What to do when your mind wanders.

  • No matter how much you try to fix your attention on any of these sensations, your mind will inevitably wander. That’s OK—it’s perfectly natural. When you notice your mind wandering, simply try again to focus it one of those sensations.

Integrating walking meditation into your daily life.

  • For many people, slow, formal walking meditation is an acquired taste. But the more you practice, even for short periods of time, the more it is likely to grow on you. Keep in mind that you can also bring mindfulness to walking at any speed in your everyday life, and even to running, though of course the pace of your steps and breath will change. In fact, over time, you can try to bring the same degree of awareness to any everyday activity, experiencing the sense of presence that is available to us at every moment as our lives unfold.

 

Source

Adapted from a guided walking meditation led by mindfulness expert Jon Kabat-Zinn. This and other guided meditations can be found in his audiobook, Mindfulness Meditation in Everyday Life.

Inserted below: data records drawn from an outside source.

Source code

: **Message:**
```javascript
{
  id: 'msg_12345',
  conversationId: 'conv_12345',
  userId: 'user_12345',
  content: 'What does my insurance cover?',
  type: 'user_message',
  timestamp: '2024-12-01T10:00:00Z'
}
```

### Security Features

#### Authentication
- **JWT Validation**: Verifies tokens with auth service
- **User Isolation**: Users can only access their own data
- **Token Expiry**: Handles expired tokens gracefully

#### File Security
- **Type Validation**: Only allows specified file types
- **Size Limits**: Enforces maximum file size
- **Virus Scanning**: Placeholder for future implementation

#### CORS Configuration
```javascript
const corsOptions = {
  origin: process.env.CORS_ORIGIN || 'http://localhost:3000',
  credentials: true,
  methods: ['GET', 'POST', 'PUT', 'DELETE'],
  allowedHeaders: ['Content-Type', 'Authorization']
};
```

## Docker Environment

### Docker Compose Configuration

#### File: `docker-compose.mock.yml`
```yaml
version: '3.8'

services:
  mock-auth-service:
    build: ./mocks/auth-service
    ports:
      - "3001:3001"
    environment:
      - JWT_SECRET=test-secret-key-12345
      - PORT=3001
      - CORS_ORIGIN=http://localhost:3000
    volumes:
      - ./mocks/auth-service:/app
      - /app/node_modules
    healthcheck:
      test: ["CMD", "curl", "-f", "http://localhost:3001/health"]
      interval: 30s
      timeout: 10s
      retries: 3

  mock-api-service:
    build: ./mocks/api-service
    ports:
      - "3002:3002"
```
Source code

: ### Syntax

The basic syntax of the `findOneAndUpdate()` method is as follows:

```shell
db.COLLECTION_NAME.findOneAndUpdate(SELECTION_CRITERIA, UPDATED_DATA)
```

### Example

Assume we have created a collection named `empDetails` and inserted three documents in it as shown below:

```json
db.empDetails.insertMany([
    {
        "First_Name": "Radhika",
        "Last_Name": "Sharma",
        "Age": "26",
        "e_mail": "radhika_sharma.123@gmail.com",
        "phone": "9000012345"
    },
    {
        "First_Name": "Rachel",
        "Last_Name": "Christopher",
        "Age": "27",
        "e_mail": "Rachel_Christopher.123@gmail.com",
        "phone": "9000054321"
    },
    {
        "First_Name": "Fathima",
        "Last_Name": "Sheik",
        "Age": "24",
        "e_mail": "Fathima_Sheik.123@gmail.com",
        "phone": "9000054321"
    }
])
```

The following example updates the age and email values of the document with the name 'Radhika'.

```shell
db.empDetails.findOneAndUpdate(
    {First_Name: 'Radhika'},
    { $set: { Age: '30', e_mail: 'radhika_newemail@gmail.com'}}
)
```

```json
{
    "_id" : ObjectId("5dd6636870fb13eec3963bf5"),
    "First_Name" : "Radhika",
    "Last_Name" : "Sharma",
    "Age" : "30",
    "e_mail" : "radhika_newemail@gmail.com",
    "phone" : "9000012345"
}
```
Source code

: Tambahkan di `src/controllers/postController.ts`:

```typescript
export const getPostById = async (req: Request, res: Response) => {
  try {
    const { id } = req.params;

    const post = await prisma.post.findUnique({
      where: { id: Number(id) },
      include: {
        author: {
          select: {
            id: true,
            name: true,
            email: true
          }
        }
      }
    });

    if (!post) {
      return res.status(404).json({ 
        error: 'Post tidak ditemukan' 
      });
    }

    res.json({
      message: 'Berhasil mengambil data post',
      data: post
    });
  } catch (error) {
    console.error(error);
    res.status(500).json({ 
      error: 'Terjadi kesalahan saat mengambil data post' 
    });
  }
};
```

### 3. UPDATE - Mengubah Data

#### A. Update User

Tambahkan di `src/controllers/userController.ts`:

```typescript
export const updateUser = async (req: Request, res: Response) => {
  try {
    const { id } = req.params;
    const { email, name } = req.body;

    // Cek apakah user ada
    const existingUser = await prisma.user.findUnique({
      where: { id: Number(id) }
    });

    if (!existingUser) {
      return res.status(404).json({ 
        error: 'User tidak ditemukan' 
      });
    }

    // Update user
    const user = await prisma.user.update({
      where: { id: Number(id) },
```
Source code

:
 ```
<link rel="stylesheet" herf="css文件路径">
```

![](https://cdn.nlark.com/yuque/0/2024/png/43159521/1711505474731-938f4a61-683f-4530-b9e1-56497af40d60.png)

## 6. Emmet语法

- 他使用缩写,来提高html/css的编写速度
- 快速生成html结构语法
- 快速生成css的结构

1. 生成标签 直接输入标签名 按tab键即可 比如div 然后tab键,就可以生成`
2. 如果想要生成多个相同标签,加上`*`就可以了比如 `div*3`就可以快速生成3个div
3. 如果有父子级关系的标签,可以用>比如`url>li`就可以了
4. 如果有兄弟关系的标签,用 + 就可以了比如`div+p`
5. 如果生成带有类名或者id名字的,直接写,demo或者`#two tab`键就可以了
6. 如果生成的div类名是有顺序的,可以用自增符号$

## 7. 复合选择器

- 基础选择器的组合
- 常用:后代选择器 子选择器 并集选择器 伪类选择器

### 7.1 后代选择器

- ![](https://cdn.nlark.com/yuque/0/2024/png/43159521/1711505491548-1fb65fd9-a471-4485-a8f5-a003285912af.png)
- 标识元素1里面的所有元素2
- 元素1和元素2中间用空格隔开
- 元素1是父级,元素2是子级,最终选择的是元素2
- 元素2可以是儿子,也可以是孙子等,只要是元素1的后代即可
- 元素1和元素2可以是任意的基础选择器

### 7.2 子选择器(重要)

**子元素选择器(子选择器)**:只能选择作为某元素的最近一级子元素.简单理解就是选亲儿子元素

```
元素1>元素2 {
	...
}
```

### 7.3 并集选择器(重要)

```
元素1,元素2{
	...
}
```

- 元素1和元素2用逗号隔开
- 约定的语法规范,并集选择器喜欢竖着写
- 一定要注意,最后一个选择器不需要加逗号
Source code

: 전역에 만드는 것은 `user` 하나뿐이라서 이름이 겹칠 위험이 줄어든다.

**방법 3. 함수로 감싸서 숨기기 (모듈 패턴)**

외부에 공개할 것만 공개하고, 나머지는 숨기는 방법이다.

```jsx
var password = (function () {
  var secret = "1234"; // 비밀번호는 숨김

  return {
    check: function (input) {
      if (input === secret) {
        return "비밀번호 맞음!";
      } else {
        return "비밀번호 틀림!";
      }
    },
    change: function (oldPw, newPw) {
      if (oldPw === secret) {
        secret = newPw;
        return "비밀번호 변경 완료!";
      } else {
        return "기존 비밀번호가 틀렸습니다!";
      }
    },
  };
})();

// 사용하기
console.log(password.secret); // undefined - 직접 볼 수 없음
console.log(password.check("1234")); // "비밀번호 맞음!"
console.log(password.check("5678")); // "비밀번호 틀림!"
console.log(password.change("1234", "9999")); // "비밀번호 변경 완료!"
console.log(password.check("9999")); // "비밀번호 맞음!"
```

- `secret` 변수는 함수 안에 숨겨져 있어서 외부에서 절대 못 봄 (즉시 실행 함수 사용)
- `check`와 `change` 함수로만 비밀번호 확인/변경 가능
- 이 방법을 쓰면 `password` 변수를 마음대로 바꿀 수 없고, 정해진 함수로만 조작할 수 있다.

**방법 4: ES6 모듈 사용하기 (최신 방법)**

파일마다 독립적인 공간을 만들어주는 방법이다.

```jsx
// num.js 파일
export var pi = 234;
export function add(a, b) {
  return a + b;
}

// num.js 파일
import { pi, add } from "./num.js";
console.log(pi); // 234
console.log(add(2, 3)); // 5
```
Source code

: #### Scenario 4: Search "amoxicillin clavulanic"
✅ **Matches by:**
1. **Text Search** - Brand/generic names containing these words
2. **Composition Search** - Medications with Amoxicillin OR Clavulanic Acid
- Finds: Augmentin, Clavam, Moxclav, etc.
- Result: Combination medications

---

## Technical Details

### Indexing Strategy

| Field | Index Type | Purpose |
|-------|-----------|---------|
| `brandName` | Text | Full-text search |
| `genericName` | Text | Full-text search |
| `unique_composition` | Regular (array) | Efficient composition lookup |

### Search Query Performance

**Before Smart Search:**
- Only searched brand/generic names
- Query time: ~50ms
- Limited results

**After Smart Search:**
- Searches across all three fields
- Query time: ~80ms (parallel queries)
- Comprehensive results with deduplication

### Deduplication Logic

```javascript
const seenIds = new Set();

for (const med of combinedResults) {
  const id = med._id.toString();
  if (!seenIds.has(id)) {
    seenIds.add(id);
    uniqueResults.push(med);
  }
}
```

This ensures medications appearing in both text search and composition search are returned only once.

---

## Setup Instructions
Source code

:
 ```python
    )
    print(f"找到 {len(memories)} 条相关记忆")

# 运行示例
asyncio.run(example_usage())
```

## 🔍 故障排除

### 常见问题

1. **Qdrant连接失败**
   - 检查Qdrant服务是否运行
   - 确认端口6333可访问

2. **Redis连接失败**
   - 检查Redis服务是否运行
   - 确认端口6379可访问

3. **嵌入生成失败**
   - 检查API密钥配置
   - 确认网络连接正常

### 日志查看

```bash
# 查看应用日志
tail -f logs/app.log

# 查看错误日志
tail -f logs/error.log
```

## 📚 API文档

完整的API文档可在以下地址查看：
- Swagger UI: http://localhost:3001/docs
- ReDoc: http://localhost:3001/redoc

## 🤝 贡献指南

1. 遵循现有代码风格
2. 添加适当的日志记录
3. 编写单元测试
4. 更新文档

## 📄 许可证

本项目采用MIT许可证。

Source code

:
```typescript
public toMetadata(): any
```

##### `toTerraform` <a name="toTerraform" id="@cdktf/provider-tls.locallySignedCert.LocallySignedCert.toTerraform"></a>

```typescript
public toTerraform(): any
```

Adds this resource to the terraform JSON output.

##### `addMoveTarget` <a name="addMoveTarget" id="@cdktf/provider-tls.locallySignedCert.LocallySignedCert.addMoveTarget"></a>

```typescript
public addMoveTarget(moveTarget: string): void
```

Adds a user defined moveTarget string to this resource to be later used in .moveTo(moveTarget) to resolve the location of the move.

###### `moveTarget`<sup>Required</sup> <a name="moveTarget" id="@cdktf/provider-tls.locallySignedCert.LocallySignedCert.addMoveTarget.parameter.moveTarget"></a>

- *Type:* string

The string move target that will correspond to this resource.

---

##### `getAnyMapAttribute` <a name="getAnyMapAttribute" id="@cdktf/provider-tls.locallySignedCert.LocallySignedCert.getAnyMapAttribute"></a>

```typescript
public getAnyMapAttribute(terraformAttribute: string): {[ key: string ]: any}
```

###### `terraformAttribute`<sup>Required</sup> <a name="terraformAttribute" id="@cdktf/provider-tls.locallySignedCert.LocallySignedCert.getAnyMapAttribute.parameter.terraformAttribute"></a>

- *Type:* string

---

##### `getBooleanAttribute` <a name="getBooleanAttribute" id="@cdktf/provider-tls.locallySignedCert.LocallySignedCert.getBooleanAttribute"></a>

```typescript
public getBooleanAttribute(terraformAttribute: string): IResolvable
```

Reflection After the Practice

  • What did you notice in yourself as you engaged in this practice?
  • Which aspects of the practice were most memorable?
  • What would happen if you practiced walking in this way one or more times a week?

The Research Behind It

Evidence That It Works

Walking meditation, a key practice featured in Jon Kabat-Zinn’s Mindfulness-based Stress Reduction (MBSR) program, is a widely used method for cultivating mindfulness. In addition to increasing mindfulness more generally, this practice can promote awareness both of our internal sensations, our physical bodies, and our external surroundings, tuning us into experiences that we often miss when we move through our day on autopilot.

MBSR, which has been adapted and studied over the last several decades, includes other practices like the body scan, mindful yoga, and mindful breathing. Research tells us that these practices help people to manage chronic pain, stress, anxiety, and symptoms of distress.

In fact, teachers who practice mindfulness for just a few weeks report a range of positive outcomes, including a decrease in burnout, stress, anxiety, and depression. They also experience a range of physical health benefits, including better sleep quality.

 

Why Does It Matter?

At school, much of our time is spent rushing—preoccupied with our next activity or class that we don’t really notice what we’re doing now. As we increase our sensory and mental awareness, mindfulness can help us to navigate our thoughts, feelings, and behaviors at school and at home so that we ultimately respond more constructively to others. Teachers who practice mindfulness report reduced interpersonal problems and more emotionally supportive relationships with the students in their classrooms.

 

“Walk as if you are kissing the earth with your feet.”